FOR IMMEDIATE RELEASE
Contact: Jessica Manly, Communications Director
National Young Farmers Coalition
email@example.com, 518-643-3564 x 722
Washington, D.C. (July 12, 2023) The National Young Farmers Coalition (Young Farmers) is disappointed by the June 30, 2023 ruling by the Supreme Court of the United States. By a 6-3 vote, our country’s highest court—tasked with delivering on the promise of equal justice under law—ruled that the Biden Administration did not have the authority under the Higher Education Relief Opportunities for Students (HEROES) Act of 2003 to continue the debt relief program, to which 26 million applications were made last year. As stated in a previous blog post on debt relief, the Supreme Court could have ensured financial relief and economic possibility for millions of working, low- and middle-income Americans. For a new generation of young and Black, Indigenous, and other people of color (BIPOC) farmers struggling with many layered challenges, this ruling is devastating news.
The HEROES Act specifically authorized the federal government to provide financial relief to borrowers due to a national emergency. A majority of the justices did not agree that the Act provides a basis to grant principal debt relief for the estimated 40 million borrowers who qualified.
“In a time of great need, the Supreme Court of the United States has spurned student loan borrowers, and firmly placed the court in the way of a common sense, meritorious, and legal policy to provide financial relief”, said Michelle A.T. Hughes, Co-Executive Director for the National Young Farmers Coalition. “Our disappointment in this outcome is paired with gratitude for, and some measured hope, following the President’s subsequent announcement of alternative steps to lessen the pain for borrowers. We see and greatly appreciate the efforts of President Biden and Education Secretary Miguel Cardona, who are working diligently and consistently to address the burden of student loan debt—a burden that many farmers in our network continue to carry.”

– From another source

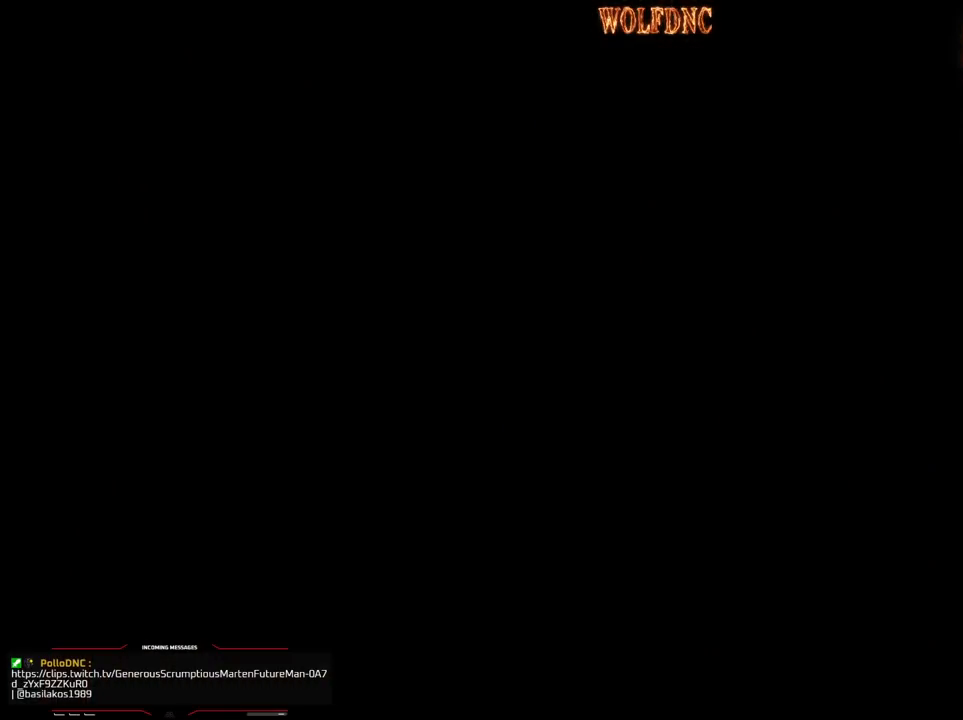
{"buttons": [], "events": [[267, "DPAD_DOWN", "down"], [300, "DPAD_DOWN", "up"], [400, "DPAD_DOWN", "down"], [450, "DPAD_DOWN", "up"]]}
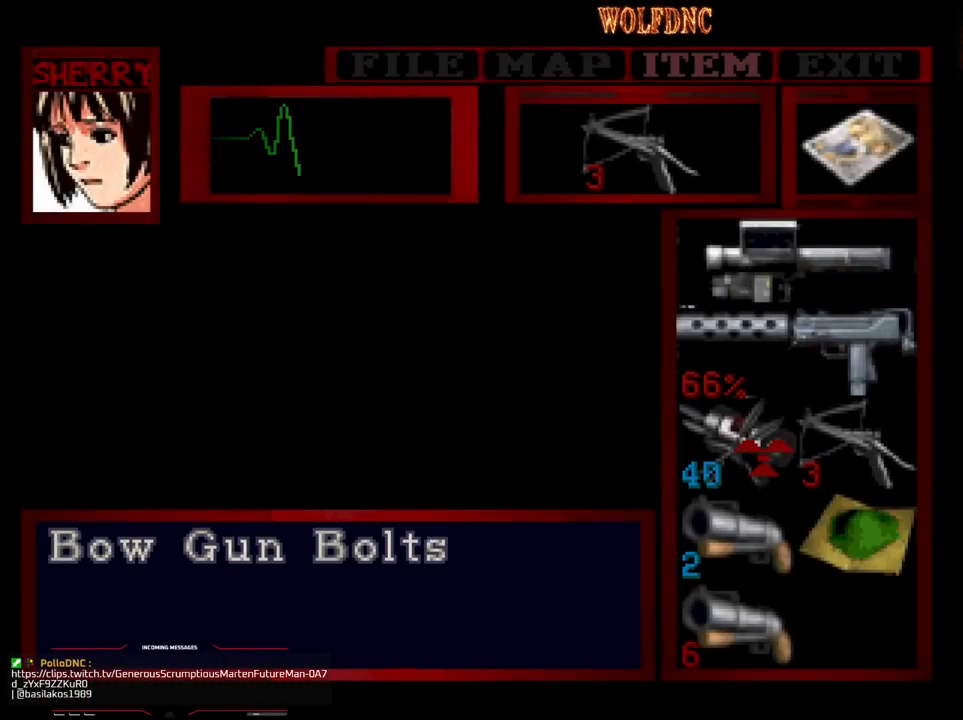
{"buttons": [], "events": [[417, "DPAD_DOWN", "down"], [467, "DPAD_DOWN", "up"]]}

“Student loan debt is a problem with clear solutions, and the impacts of this debt coupled with the ongoing uncertainty and suddenness of course changes in public policy, are incredibly harmful and entirely preventable,” said Tamisha Singletary, Policy Development Associate for the National Young Farmers Coalition. “Young Farmers will continue to join our partners, such as the Student Borrower Protection Center, in advocating for equitable student loan debt relief.”
According to our 2022 National Young Farmer Survey of over 10,000 young and beginning farmers across the country, 38% of young farmer respondents carry some student loan debt. Student debt burden is much higher for BIPOC farmers and particularly Black young farmers. 62% of Black young farmers have student loan debt, compared to only 36% of White young farmers.
Student loan debt is a burden that stands in the way of the next generation of farmers ready to build careers in agriculture. Student debt can prevent farmers from qualifying for additional financing needed to launch their businesses. Twenty percent of young farmers did not take out additional loans to support or grow their farm businesses because of existing student loan debt.
Addressing the student debt crisis is a matter of growing national concern as our supply chain is widely distributed, and so can be threatened, across the globe. Increasing our young farmers’ capacity to participate in building up our food security and our nation’s ability to sustainably feed ourselves domestically is a top priority for success in every sector.